----- Records provided -----
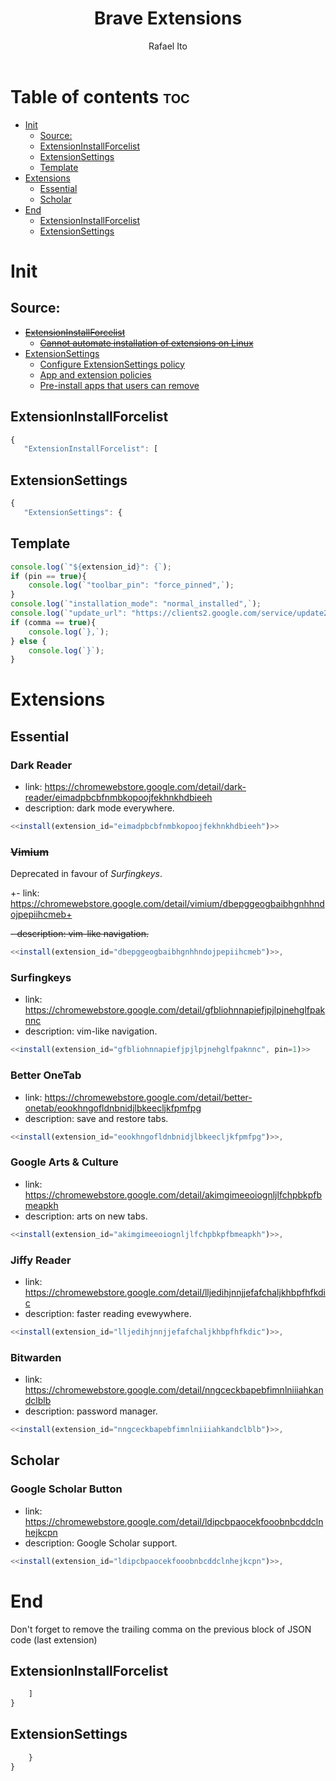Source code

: #+TITLE: Brave Extensions
#+AUTHOR: Rafael Ito
#+PROPERTY: header-args :padline no :tangle extension_install_policy.json
#+DESCRIPTION: config file to automate the installation of Brave extensions
#+STARTUP: showeverything
#+auto_tangle: t

* Table of contents :toc:
- [[#init][Init]]
  - [[#source][Source:]]
  - [[#extensioninstallforcelist][ExtensionInstallForcelist]]
  - [[#extensionsettings][ExtensionSettings]]
  - [[#template][Template]]
- [[#extensions][Extensions]]
  - [[#essential][Essential]]
  - [[#scholar][Scholar]]
- [[#end][End]]
  - [[#extensioninstallforcelist-1][ExtensionInstallForcelist]]
  - [[#extensionsettings-1][ExtensionSettings]]

* Init
** Source:
- +[[https://chromeenterprise.google/policies/#ExtensionInstallForcelist][ExtensionInstallForcelist]]+
  - +[[https://github.com/brave/brave-browser/issues/23966][Cannot automate installation of extensions on Linux]]+
- [[https://chromeenterprise.google/policies/?policy=ExtensionSettings][ExtensionSettings]]
  - [[https://support.google.com/chrome/a/answer/9867568][Configure ExtensionSettings policy]]
  - [[https://support.google.com/chrome/a/answer/7666985][App and extension policies]]
  - [[https://support.google.com/chrome/a/answer/7517525?sjid=12770101199311978400-SA#choose&zippy=%2Cset-installation-policies-automatically-install-force-install-allow-or-block%2Cpin-app-or-extension-updates][Pre-install apps that users can remove]]
** ExtensionInstallForcelist
#+begin_src js :tangle no
{
   "ExtensionInstallForcelist": [
#+end_src
** ExtensionSettings
#+begin_src js
{
   "ExtensionSettings": {
#+end_src
** Template
#+name: install
#+begin_src js :var pin=0 comma=1 extension_id="aaaaaaaaaaaaaaaaaaaaaaaaaaaaaaaa" :results output :tangle no
console.log(`"${extension_id}": {`);
if (pin == true){
    console.log(`"toolbar_pin": "force_pinned",`);
}
console.log(`"installation_mode": "normal_installed",`);
console.log(`"update_url": "https://clients2.google.com/service/update2/crx"`);
if (comma == true){
    console.log(`},`);
} else {
    console.log(`}`);
}
#+end_src
* Extensions
** Essential
*** Dark Reader
- link: https://chromewebstore.google.com/detail/dark-reader/eimadpbcbfnmbkopoojfekhnkhdbieeh
- description: dark mode everywhere.
#+begin_src js :noweb yes
  <<install(extension_id="eimadpbcbfnmbkopoojfekhnkhdbieeh")>>
#+end_src
*** +Vimium+
Deprecated in favour of [[Surfingkeys]].
+- link: https://chromewebstore.google.com/detail/vimium/dbepggeogbaibhgnhhndojpepiihcmeb+
+- description: vim-like navigation.+
#+begin_src js :tangle no
<<install(extension_id="dbepggeogbaibhgnhhndojpepiihcmeb")>>,
#+end_src
*** Surfingkeys
- link: https://chromewebstore.google.com/detail/gfbliohnnapiefjpjlpjnehglfpaknnc
- description: vim-like navigation.
#+begin_src js :noweb yes
<<install(extension_id="gfbliohnnapiefjpjlpjnehglfpaknnc", pin=1)>>
#+end_src
*** Better OneTab
- link: https://chromewebstore.google.com/detail/better-onetab/eookhngofldnbnidjlbkeecljkfpmfpg
- description: save and restore tabs.
#+begin_src js :noweb yes
<<install(extension_id="eookhngofldnbnidjlbkeecljkfpmfpg")>>,
#+end_src
*** Google Arts & Culture
- link: https://chromewebstore.google.com/detail/akimgimeeoiognljlfchpbkpfbmeapkh
- description: arts on new tabs.
#+begin_src js :noweb yes
<<install(extension_id="akimgimeeoiognljlfchpbkpfbmeapkh")>>,
#+end_src
*** Jiffy Reader
- link: https://chromewebstore.google.com/detail/lljedihjnnjjefafchaljkhbpfhfkdic
- description: faster reading evewywhere.
#+begin_src js :noweb yes
<<install(extension_id="lljedihjnnjjefafchaljkhbpfhfkdic")>>,
#+end_src
*** Bitwarden
- link: https://chromewebstore.google.com/detail/nngceckbapebfimnlniiiahkandclblb
- description: password manager.
#+begin_src js :noweb yes
<<install(extension_id="nngceckbapebfimnlniiiahkandclblb")>>,
#+end_src
** Scholar
*** Google Scholar Button
- link: https://chromewebstore.google.com/detail/ldipcbpaocekfooobnbcddclnhejkcpn
- description: Google Scholar support.
#+begin_src js :noweb yes
<<install(extension_id="ldipcbpaocekfooobnbcddclnhejkcpn")>>,
#+end_src
#+end_src
* End
Don't forget to remove the trailing comma on the previous block of JSON code (last extension)
** ExtensionInstallForcelist
#+begin_src js :tangle no
    ]
}
#+end_src
** ExtensionSettings
#+begin_src js
    }
}
#+end_src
-----
Your instructions -
Reproduce every record above exactly as given, excluding pictures from the result.

Written answer -
Source code

: #+TITLE: Brave Extensions
#+AUTHOR: Rafael Ito
#+PROPERTY: header-args :padline no :tangle extension_install_policy.json
#+DESCRIPTION: config file to automate the installation of Brave extensions
#+STARTUP: showeverything
#+auto_tangle: t

* Table of contents :toc:
- [[#init][Init]]
  - [[#source][Source:]]
  - [[#extensioninstallforcelist][ExtensionInstallForcelist]]
  - [[#extensionsettings][ExtensionSettings]]
  - [[#template][Template]]
- [[#extensions][Extensions]]
  - [[#essential][Essential]]
  - [[#scholar][Scholar]]
- [[#end][End]]
  - [[#extensioninstallforcelist-1][ExtensionInstallForcelist]]
  - [[#extensionsettings-1][ExtensionSettings]]

* Init
** Source:
- +[[https://chromeenterprise.google/policies/#ExtensionInstallForcelist][ExtensionInstallForcelist]]+
  - +[[https://github.com/brave/brave-browser/issues/23966][Cannot automate installation of extensions on Linux]]+
- [[https://chromeenterprise.google/policies/?policy=ExtensionSettings][ExtensionSettings]]
  - [[https://support.google.com/chrome/a/answer/9867568][Configure ExtensionSettings policy]]
  - [[https://support.google.com/chrome/a/answer/7666985][App and extension policies]]
  - [[https://support.google.com/chrome/a/answer/7517525?sjid=12770101199311978400-SA#choose&zippy=%2Cset-installation-policies-automatically-install-force-install-allow-or-block%2Cpin-app-or-extension-updates][Pre-install apps that users can remove]]
** ExtensionInstallForcelist
#+begin_src js :tangle no
{
   "ExtensionInstallForcelist": [
#+end_src
** ExtensionSettings
#+begin_src js
{
   "ExtensionSettings": {
#+end_src
** Template
#+name: install
#+begin_src js :var pin=0 comma=1 extension_id="aaaaaaaaaaaaaaaaaaaaaaaaaaaaaaaa" :results output :tangle no
console.log(`"${extension_id}": {`);
if (pin == true){
    console.log(`"toolbar_pin": "force_pinned",`);
}
console.log(`"installation_mode": "normal_installed",`);
console.log(`"update_url": "https://clients2.google.com/service/update2/crx"`);
if (comma == true){
    console.log(`},`);
} else {
    console.log(`}`);
}
#+end_src
* Extensions
** Essential
*** Dark Reader
- link: https://chromewebstore.google.com/detail/dark-reader/eimadpbcbfnmbkopoojfekhnkhdbieeh
- description: dark mode everywhere.
#+begin_src js :noweb yes
  <<install(extension_id="eimadpbcbfnmbkopoojfekhnkhdbieeh")>>
#+end_src
*** +Vimium+
Deprecated in favour of [[Surfingkeys]].
+- link: https://chromewebstore.google.com/detail/vimium/dbepggeogbaibhgnhhndojpepiihcmeb+
+- description: vim-like navigation.+
#+begin_src js :tangle no
<<install(extension_id="dbepggeogbaibhgnhhndojpepiihcmeb")>>,
#+end_src
*** Surfingkeys
- link: https://chromewebstore.google.com/detail/gfbliohnnapiefjpjlpjnehglfpaknnc
- description: vim-like navigation.
#+begin_src js :noweb yes
<<install(extension_id="gfbliohnnapiefjpjlpjnehglfpaknnc", pin=1)>>
#+end_src
*** Better OneTab
- link: https://chromewebstore.google.com/detail/better-onetab/eookhngofldnbnidjlbkeecljkfpmfpg
- description: save and restore tabs.
#+begin_src js :noweb yes
<<install(extension_id="eookhngofldnbnidjlbkeecljkfpmfpg")>>,
#+end_src
*** Google Arts & Culture
- link: https://chromewebstore.google.com/detail/akimgimeeoiognljlfchpbkpfbmeapkh
- description: arts on new tabs.
#+begin_src js :noweb yes
<<install(extension_id="akimgimeeoiognljlfchpbkpfbmeapkh")>>,
#+end_src
*** Jiffy Reader
- link: https://chromewebstore.google.com/detail/lljedihjnnjjefafchaljkhbpfhfkdic
- description: faster reading evewywhere.
#+begin_src js :noweb yes
<<install(extension_id="lljedihjnnjjefafchaljkhbpfhfkdic")>>,
#+end_src
*** Bitwarden
- link: https://chromewebstore.google.com/detail/nngceckbapebfimnlniiiahkandclblb
- description: password manager.
#+begin_src js :noweb yes
<<install(extension_id="nngceckbapebfimnlniiiahkandclblb")>>,
#+end_src
** Scholar
*** Google Scholar Button
- link: https://chromewebstore.google.com/detail/ldipcbpaocekfooobnbcddclnhejkcpn
- description: Google Scholar support.
#+begin_src js :noweb yes
<<install(extension_id="ldipcbpaocekfooobnbcddclnhejkcpn")>>,
#+end_src
#+end_src
* End
Don't forget to remove the trailing comma on the previous block of JSON code (last extension)
** ExtensionInstallForcelist
#+begin_src js :tangle no
    ]
}
#+end_src
** ExtensionSettings
#+begin_src js
    }
}
#+end_src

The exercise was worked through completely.